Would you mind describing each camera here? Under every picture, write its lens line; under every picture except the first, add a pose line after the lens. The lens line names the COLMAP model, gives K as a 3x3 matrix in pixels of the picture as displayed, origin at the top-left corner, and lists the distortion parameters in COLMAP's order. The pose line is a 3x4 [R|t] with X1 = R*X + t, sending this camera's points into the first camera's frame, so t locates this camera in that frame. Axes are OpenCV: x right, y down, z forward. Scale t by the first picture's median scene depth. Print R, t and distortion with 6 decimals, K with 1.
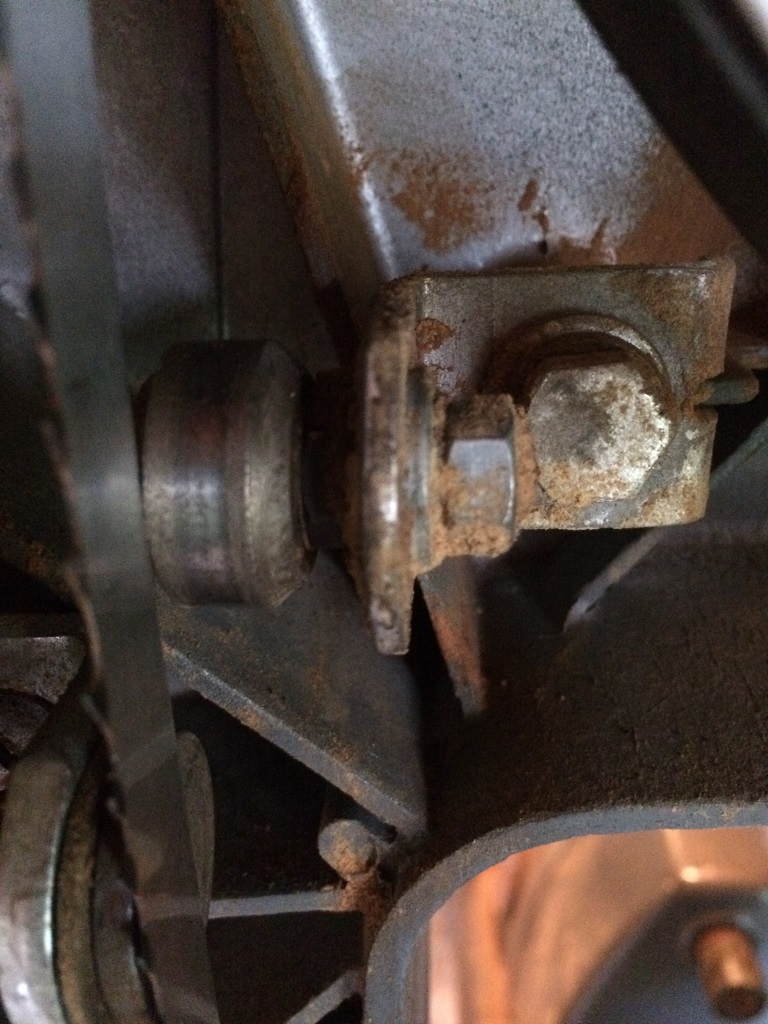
lens RADIAL K [[970.7, 0, 390.6], [0, 970.7, 514.2], [0, 0, 1]] dist [-0.002265, 0.000000]
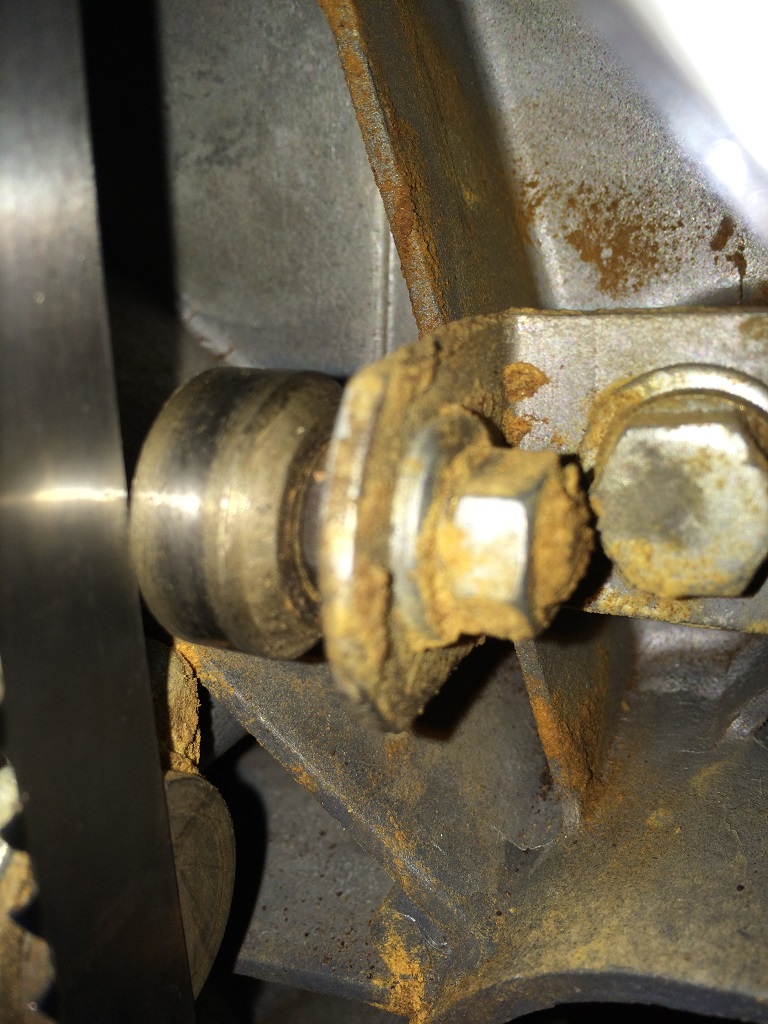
lens RADIAL K [[970.7, 0, 382.5], [0, 970.7, 504.6], [0, 0, 1]] dist [-0.002265, 0.000000]
pose [[0.927257, 0.100788, -0.360606, 0.198686], [-0.124401, 0.991308, -0.042817, -0.015507], [0.353156, 0.084562, 0.931735, 0.113368]]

Exercise → Render every line above as a JSON list of strings, one string per line, with blank lines skipped and the pictures left out.

Output →
[
  "Would you mind describing each camera here? Under every picture, write its lens line; under every picture except the first, add a pose line after the lens. The lens line names the COLMAP model, gives K as a 3x3 matrix in pixels of the picture as displayed, origin at the top-left corner, and lists the distortion parameters in COLMAP's order. The pose line is a 3x4 [R|t] with X1 = R*X + t, sending this camera's points into the first camera's frame, so t locates this camera in that frame. Axes are OpenCV: x right, y down, z forward. Scale t by the first picture's median scene depth. Print R, t and distortion with 6 decimals, K with 1.",
  "lens RADIAL K [[970.7, 0, 390.6], [0, 970.7, 514.2], [0, 0, 1]] dist [-0.002265, 0.000000]",
  "lens RADIAL K [[970.7, 0, 382.5], [0, 970.7, 504.6], [0, 0, 1]] dist [-0.002265, 0.000000]",
  "pose [[0.927257, 0.100788, -0.360606, 0.198686], [-0.124401, 0.991308, -0.042817, -0.015507], [0.353156, 0.084562, 0.931735, 0.113368]]"
]